-------- Excerpted records --------
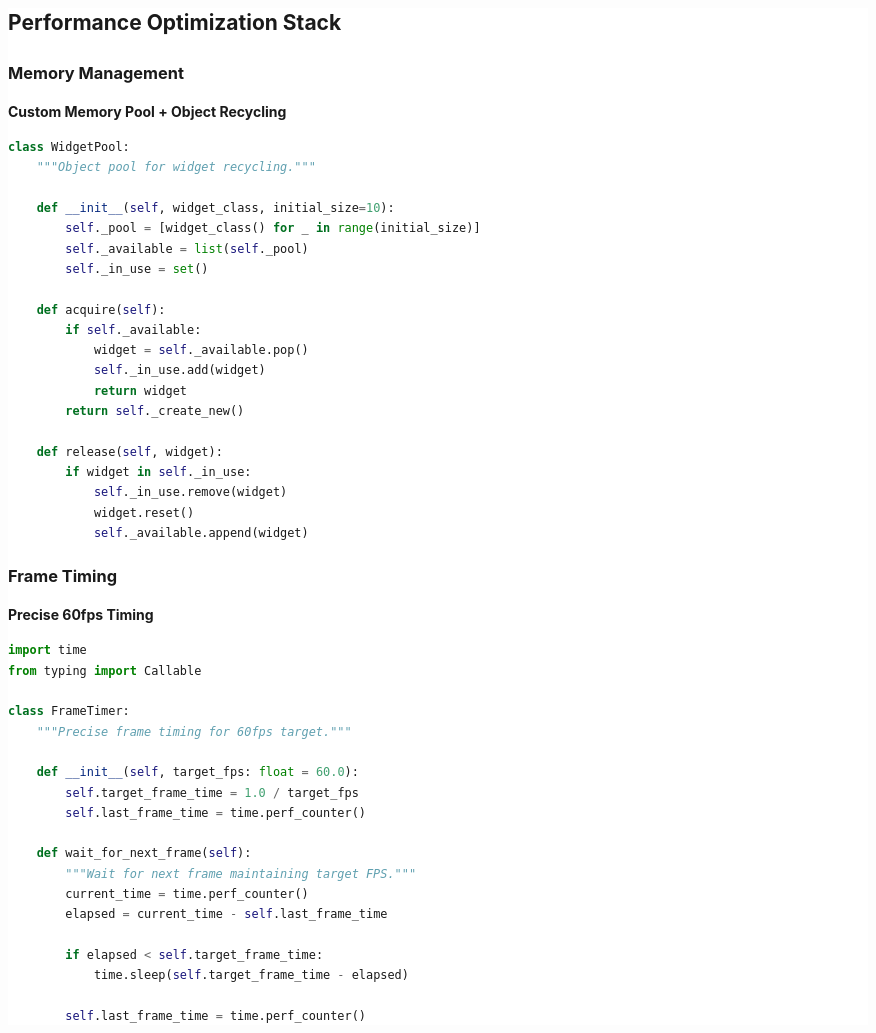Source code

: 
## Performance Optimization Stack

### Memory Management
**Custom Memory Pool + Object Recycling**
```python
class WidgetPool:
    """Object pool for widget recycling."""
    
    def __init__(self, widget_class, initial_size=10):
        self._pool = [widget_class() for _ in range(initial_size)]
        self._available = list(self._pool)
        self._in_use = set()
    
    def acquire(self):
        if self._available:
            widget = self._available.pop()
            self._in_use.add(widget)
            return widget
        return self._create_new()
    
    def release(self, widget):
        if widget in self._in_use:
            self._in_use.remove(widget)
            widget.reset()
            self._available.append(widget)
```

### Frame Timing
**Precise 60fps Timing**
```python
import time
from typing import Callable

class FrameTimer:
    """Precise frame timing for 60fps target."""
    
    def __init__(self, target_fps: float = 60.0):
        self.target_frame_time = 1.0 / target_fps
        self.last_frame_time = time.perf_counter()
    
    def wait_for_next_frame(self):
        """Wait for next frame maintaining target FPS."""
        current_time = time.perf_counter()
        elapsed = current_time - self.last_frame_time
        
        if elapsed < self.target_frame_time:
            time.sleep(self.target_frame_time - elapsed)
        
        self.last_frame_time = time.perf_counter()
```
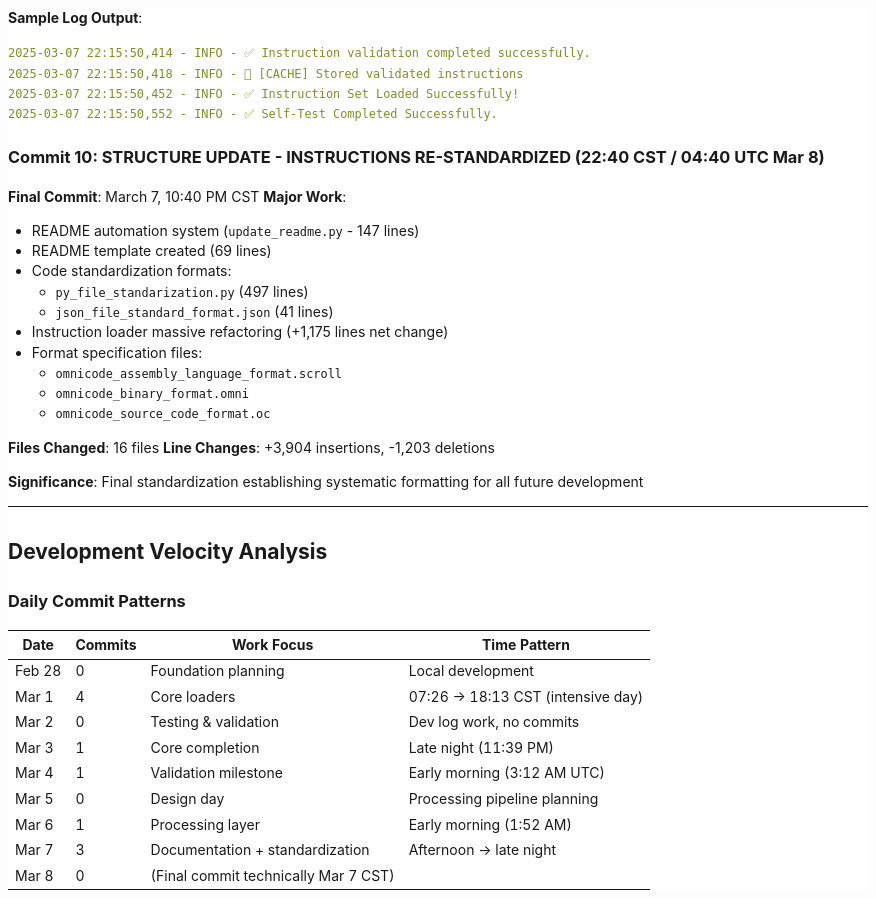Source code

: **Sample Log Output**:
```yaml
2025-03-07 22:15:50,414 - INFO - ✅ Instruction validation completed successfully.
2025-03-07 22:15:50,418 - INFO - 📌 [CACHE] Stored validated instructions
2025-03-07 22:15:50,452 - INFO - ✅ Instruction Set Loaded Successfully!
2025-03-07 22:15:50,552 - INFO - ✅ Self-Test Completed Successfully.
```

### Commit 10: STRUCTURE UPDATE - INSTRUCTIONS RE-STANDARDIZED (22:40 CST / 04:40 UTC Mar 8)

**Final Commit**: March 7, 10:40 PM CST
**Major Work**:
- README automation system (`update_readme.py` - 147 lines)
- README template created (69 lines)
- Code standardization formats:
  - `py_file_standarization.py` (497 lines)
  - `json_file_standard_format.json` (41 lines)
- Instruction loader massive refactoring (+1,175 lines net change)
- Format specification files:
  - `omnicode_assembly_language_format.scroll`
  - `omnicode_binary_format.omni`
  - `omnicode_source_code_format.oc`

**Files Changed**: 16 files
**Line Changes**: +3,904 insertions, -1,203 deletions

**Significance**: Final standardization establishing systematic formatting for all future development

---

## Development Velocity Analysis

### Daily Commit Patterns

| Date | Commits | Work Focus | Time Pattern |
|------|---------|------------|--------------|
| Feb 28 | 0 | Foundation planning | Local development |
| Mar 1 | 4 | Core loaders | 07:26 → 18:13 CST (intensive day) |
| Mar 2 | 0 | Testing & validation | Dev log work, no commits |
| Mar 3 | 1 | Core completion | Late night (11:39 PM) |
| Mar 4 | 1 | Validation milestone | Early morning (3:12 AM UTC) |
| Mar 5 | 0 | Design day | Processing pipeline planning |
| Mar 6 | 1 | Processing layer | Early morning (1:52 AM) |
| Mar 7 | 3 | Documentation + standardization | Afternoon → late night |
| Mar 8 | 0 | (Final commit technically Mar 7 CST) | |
--------
_Try it_
Without including any pictures, please restate all the records exactly.

_The answer_
Source code

: 
## Performance Optimization Stack

### Memory Management
**Custom Memory Pool + Object Recycling**
```python
class WidgetPool:
    """Object pool for widget recycling."""
    
    def __init__(self, widget_class, initial_size=10):
        self._pool = [widget_class() for _ in range(initial_size)]
        self._available = list(self._pool)
        self._in_use = set()
    
    def acquire(self):
        if self._available:
            widget = self._available.pop()
            self._in_use.add(widget)
            return widget
        return self._create_new()
    
    def release(self, widget):
        if widget in self._in_use:
            self._in_use.remove(widget)
            widget.reset()
            self._available.append(widget)
```

### Frame Timing
**Precise 60fps Timing**
```python
import time
from typing import Callable

class FrameTimer:
    """Precise frame timing for 60fps target."""
    
    def __init__(self, target_fps: float = 60.0):
        self.target_frame_time = 1.0 / target_fps
        self.last_frame_time = time.perf_counter()
    
    def wait_for_next_frame(self):
        """Wait for next frame maintaining target FPS."""
        current_time = time.perf_counter()
        elapsed = current_time - self.last_frame_time
        
        if elapsed < self.target_frame_time:
            time.sleep(self.target_frame_time - elapsed)
        
        self.last_frame_time = time.perf_counter()
```
Source code

: **Sample Log Output**:
```yaml
2025-03-07 22:15:50,414 - INFO - ✅ Instruction validation completed successfully.
2025-03-07 22:15:50,418 - INFO - 📌 [CACHE] Stored validated instructions
2025-03-07 22:15:50,452 - INFO - ✅ Instruction Set Loaded Successfully!
2025-03-07 22:15:50,552 - INFO - ✅ Self-Test Completed Successfully.
```

### Commit 10: STRUCTURE UPDATE - INSTRUCTIONS RE-STANDARDIZED (22:40 CST / 04:40 UTC Mar 8)

**Final Commit**: March 7, 10:40 PM CST
**Major Work**:
- README automation system (`update_readme.py` - 147 lines)
- README template created (69 lines)
- Code standardization formats:
  - `py_file_standarization.py` (497 lines)
  - `json_file_standard_format.json` (41 lines)
- Instruction loader massive refactoring (+1,175 lines net change)
- Format specification files:
  - `omnicode_assembly_language_format.scroll`
  - `omnicode_binary_format.omni`
  - `omnicode_source_code_format.oc`

**Files Changed**: 16 files
**Line Changes**: +3,904 insertions, -1,203 deletions

**Significance**: Final standardization establishing systematic formatting for all future development

---

## Development Velocity Analysis

### Daily Commit Patterns

| Date | Commits | Work Focus | Time Pattern |
|------|---------|------------|--------------|
| Feb 28 | 0 | Foundation planning | Local development |
| Mar 1 | 4 | Core loaders | 07:26 → 18:13 CST (intensive day) |
| Mar 2 | 0 | Testing & validation | Dev log work, no commits |
| Mar 3 | 1 | Core completion | Late night (11:39 PM) |
| Mar 4 | 1 | Validation milestone | Early morning (3:12 AM UTC) |
| Mar 5 | 0 | Design day | Processing pipeline planning |
| Mar 6 | 1 | Processing layer | Early morning (1:52 AM) |
| Mar 7 | 3 | Documentation + standardization | Afternoon → late night |
| Mar 8 | 0 | (Final commit technically Mar 7 CST) | |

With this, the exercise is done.